16 May 2017

Intelligence Officials Warn of Continued Russia Cyber threats



Mike Pompeo, the C.I.A. director, left, and Dan Coats, the director of national intelligence, spoke on Thursday during a hearing before the Senate Intelligence Committee. CreditAl Drago/The New York Times

WASHINGTON — On the same day that President Trump went on Twitter to renew his claim that the focus on Russian hacking was “a Democrat EXCUSE for losing the election,” his two top intelligence officials told the Senate on Thursday that Russian cyberactivities were the foremost threat facing the United States and were likely to grow only more severe.

The officials delivered the warning as the nation’s intelligence agencies released their annual worldwide threat assessment, which described the Kremlin’s “aggressive cyberposture,” evidenced by “Russia’s efforts to influence the 2016 U.S. election.”

Dan Coats, Mr. Trump’s director of national intelligence, repeated and endorsed, almost word for word, the Obama administration’s conclusion that “only Russia’s senior-most officials could have authorized the 2016 U.S. election-focused data thefts and disclosures, based on the scope and sensitivity of the targets.”

That conclusion is widely shared among Mr. Trump’s top national security officials. The only prominent dissenter appears to be the president himself, who has continued to insist that there is no conclusive evidence pinning the cyberactivity on the Russians, though he said in an interview with NBC News, “If Russia did anything, I want to know that.”

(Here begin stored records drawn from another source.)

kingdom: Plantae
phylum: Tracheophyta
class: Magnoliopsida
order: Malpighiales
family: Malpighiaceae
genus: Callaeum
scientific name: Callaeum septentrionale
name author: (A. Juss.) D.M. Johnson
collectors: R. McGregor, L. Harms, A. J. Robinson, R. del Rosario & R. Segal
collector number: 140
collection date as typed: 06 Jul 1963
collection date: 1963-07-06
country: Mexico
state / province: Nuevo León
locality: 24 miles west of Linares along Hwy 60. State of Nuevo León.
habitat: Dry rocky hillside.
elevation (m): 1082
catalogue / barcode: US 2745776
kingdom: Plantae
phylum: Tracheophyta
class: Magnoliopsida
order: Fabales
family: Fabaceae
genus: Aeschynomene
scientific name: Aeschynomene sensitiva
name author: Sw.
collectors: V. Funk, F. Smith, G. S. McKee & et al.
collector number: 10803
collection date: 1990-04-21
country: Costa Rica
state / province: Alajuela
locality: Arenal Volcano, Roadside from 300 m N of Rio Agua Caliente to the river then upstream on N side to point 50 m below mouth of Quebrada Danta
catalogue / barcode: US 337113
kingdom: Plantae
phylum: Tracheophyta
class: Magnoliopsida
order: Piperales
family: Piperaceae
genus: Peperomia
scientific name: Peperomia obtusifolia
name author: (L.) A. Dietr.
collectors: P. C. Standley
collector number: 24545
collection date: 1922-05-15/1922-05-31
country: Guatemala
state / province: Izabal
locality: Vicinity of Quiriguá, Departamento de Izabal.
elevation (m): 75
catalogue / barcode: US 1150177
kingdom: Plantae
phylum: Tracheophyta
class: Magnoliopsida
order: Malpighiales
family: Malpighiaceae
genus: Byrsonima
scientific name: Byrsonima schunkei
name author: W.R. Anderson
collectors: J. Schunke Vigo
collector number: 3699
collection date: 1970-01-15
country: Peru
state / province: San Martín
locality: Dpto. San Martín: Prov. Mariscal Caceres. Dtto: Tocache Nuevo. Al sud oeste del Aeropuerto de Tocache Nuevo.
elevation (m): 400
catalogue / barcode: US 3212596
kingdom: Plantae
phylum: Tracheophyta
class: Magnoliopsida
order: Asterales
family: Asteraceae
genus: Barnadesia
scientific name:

Only a few hours after the officials’ testimony, the White House said the dismissal on Tuesday of the F.B.I. director, James B. Comey, should help the bureau’s investigation of the Russian hacking come to a speedy conclusion. The intelligence officials, by contrast, said the inquiries into the matter must delve deeply into the question of how to prevent future attacks.

Mike Pompeo, the director of the Central Intelligence Agency, told the Senate Intelligence Committee that the Russians and others would try to meddle again in future elections and added, “I hope we learn from it as well and will be able to more effectively defeat it.”

Also on Thursday, Mr. Trump signed a long-delayed executive order on cyberissues, one that places more responsibility on cabinet officials to secure their agencies’ systems but also sets up a series of rapid-fire reviews of the federal efforts. Among them is a study of how to deter cyberattacks — an issue that has confounded the Pentagon, the National Security Agency and the Department of Homeland Security, among others, and was the focus of extensive, if inconclusive, efforts by the Obama administration.

At the heart of the problem, as Russia’s hacking showed, is that few of the techniques used to deter either nuclear or conventional armed attacks work in cyberspace, where both the identity and the location of the attacker are often hidden for long periods of time. President Barack Obama used a variety of methods to respond to attacks — indictments of Chinese and Iranian hackers, counterattacks on North Korea, the expulsion of diplomats and relatively mild economic sanctions against Russia — but none proved especially effective.

The new order “creates a certain sense of urgency,” said Stevan Bunnell, a former general counsel at the Department of Homeland Security. But though the executive order — which Mr. Trump had planned to issue shortly after taking office — was drafted and redrafted for months, “there is nothing much new here,” Mr. Bunnell concluded.